L’individuazione del Comune che svolgerà la funzione di ente attuatore per realizzare gli interventi di protezione civile con i 2 milioni di euro stanziati da Regione Liguria per i primi interventi urgenti e, entro ferragosto, la nomina da parte di Regione di un commissario. 
È quanto deciso oggi sull’emergenza idrica che coinvolge i Comuni dell’imperiese e del dianese durante la riunione che si è svolta presso la sede della Provincia di Imperia per discutere del tema dell’Ato Idrico di Imperia, alla presenza, tra gli altri, del presidente della Regione Liguria Giovanni Toti, della vicepresidente e assessore alla Sanità Sonia Viale, degli assessori alla Protezione Civile e Ambiente Giacomo Giampedrone, al Demanio Marco Scajola, ai Trasporti Gianni Berrino, insieme al Prefetto Alberto Intini, al presidente della Provincia Domenico Abbo e ai sindaci di tutto il comprensorio interessato dall’emergenza, tra cui i primi cittadini di Imperia Scajola, di Diano Marina Chiappori, di Bordighera Ingenito, di Ospedaletti Cimiotti, di Taggia Conio, di Sanremo Biancheri, di Ventimiglia Scullino e di Andora Demichelis. 

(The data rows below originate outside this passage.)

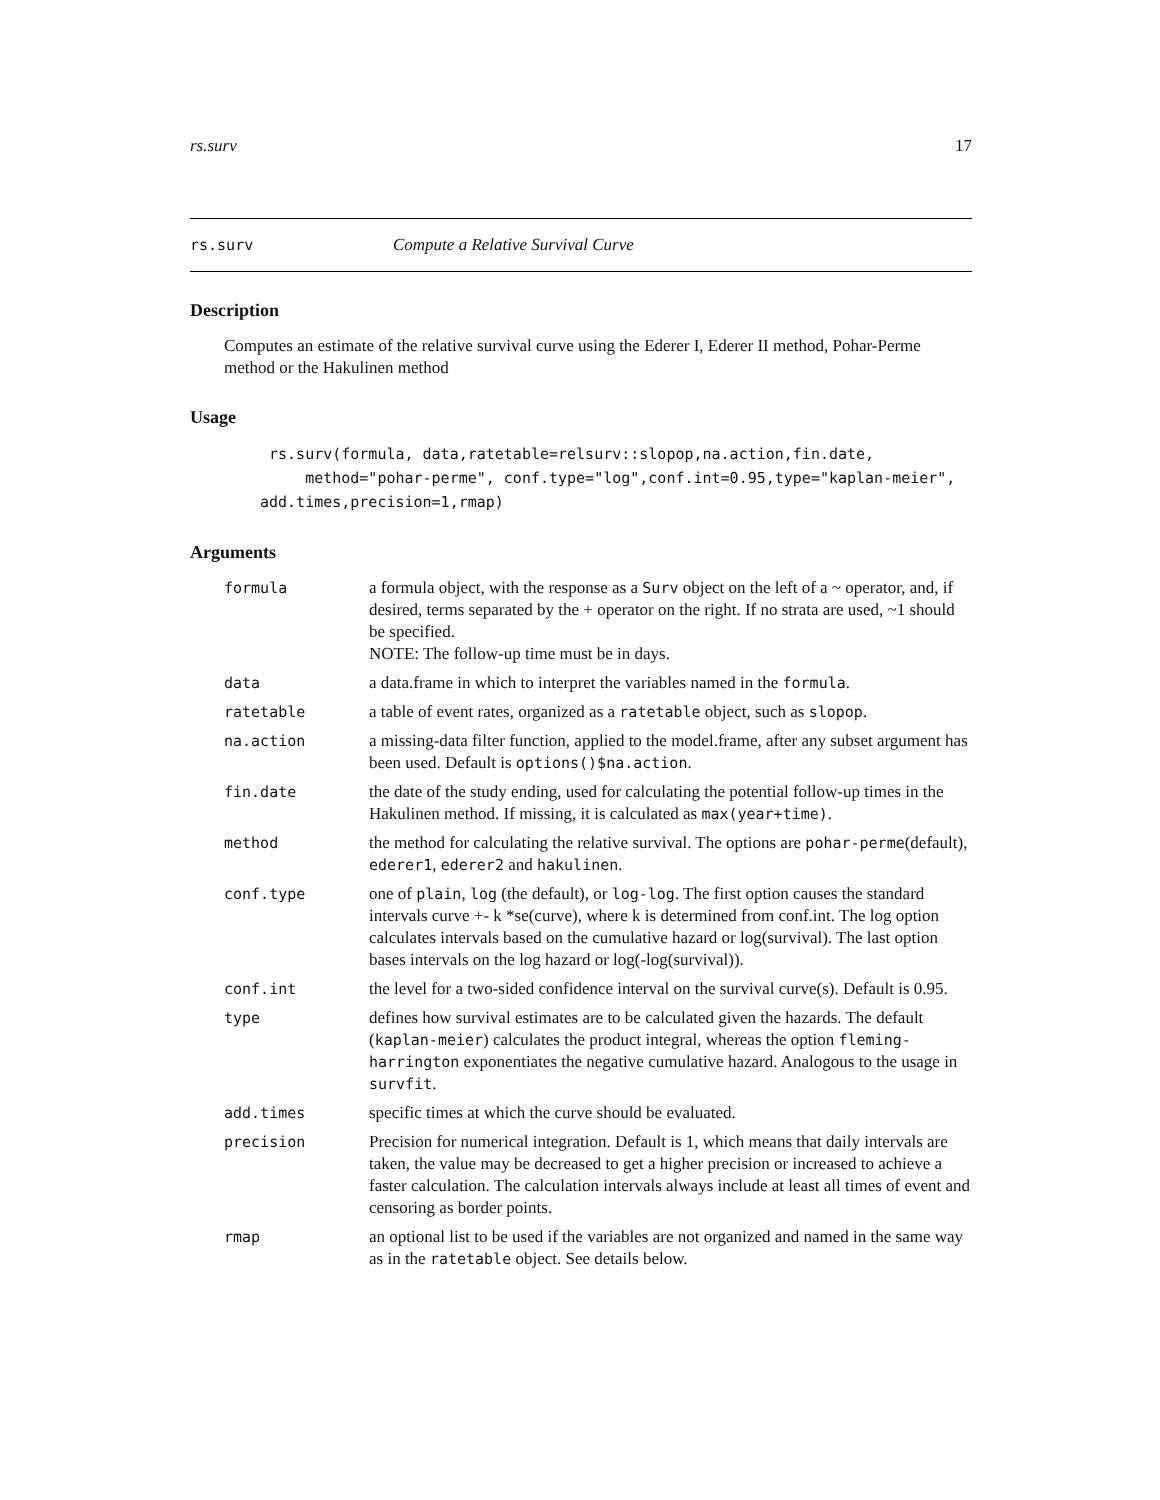rs.surv 17
rs.surv Compute a Relative Survival Curve
Description
Computes an estimate of the relative survival curve using the Ederer I, Ederer II method, Pohar-Perme method or the Hakulinen method
Usage
 rs.surv(formula, data,ratetable=relsurv::slopop,na.action,fin.date,
     method="pohar-perme", conf.type="log",conf.int=0.95,type="kaplan-meier",
add.times,precision=1,rmap)
Arguments
| formula | a formula object, with the response as a Surv object on the left of a ~ operator, and, if desired, terms separated by the + operator on the right. If no strata are used, ~1 should be specified. NOTE: The follow-up time must be in days. |
| data | a data.frame in which to interpret the variables named in the formula . |
| ratetable | a table of event rates, organized as a ratetable object, such as slopop . |
| na.action | a missing-data filter function, applied to the model.frame, after any subset argument has been used. Default is options()$na.action . |
| fin.date | the date of the study ending, used for calculating the potential follow-up times in the Hakulinen method. If missing, it is calculated as max(year+time) . |
| method | the method for calculating the relative survival. The options are pohar-perme (default), ederer1 , ederer2 and hakulinen . |
| conf.type | one of plain , log (the default), or log-log . The first option causes the standard intervals curve +- k *se(curve), where k is determined from conf.int. The log option calculates intervals based on the cumulative hazard or log(survival). The last option bases intervals on the log hazard or log(-log(survival)). |
| conf.int | the level for a two-sided confidence interval on the survival curve(s). Default is 0.95. |
| type | defines how survival estimates are to be calculated given the hazards. The default ( kaplan-meier ) calculates the product integral, whereas the option fleming-harrington exponentiates the negative cumulative hazard. Analogous to the usage in survfit . |
| add.times | specific times at which the curve should be evaluated. |
| precision | Precision for numerical integration. Default is 1, which means that daily intervals are taken, the value may be decreased to get a higher precision or increased to achieve a faster calculation. The calculation intervals always include at least all times of event and censoring as border points. |
| rmap | an optional list to be used if the variables are not organized and named in the same way as in the ratetable object. See details below. |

Il presidente Toti ha sottolineato che “è stata una lunga e proficua giornata di lavoro e confronto con i sindaci. Con loro abbiamo convenuto di dover cogliere questo momento di emergenza per dare una visione d’insieme e costruire un’alternativa. Per questo andremo verso il commissariamento, in accordo con la Provincia e i Comuni del territorio. Rivieraacqua oggi non è in grado di mantenere gli impegni di investimento necessari per questo territorio e l’Ato idrico non ha saputo unificare la concessione in un unico soggetto. Il commissario – ha spiegato Toti – dovrà dapprima procedere con una ricognizione di quanto accaduto per poi porre in essere tutte le azioni utili ad arrivare all’attribuzione, tramite gara, della concessione ad un unico soggetto in grado di fare gli investimenti indispensabili per il territorio, garantendo risposte adeguate non solo per l’acqua potabile ma anche per il ciclo integrato delle acque quindi dei depuratori per cui va ricordato che questa Provincia è già in procedura di infrazione europea”. 
L’assessore alla Protezione civile Giampedrone ha ricordato la legge approvata durante l’ultima seduta del Consiglio regionale che ha dichiarato lo stato di emergenza stanziando una cifra iniziale di 2 milioni di euro per i primi interventi urgenti di Protezione Civile. “È evidente che 2 milioni non bastino ma un provvedimento di emergenza di protezione civile era l’unico che ci consentisse di intervenire in danno alla Provincia di Imperia: Regione infatti non può stanziare risorse che dovrebbero essere garantite da un equilibrio tra investimenti e tariffe da parte del governo d’ambito. È indispensabile l’individuazione di un ente che svolga il ruolo di soggetto attuatore per utilizzare quei 2 milioni di euro. Altri fondi – ha concluso – potranno essere investiti dai Comuni, individuando quanto prima un ente attuatore, come previsto dalla normativa di protezione civile per l’avvio dei lavori più urgenti”.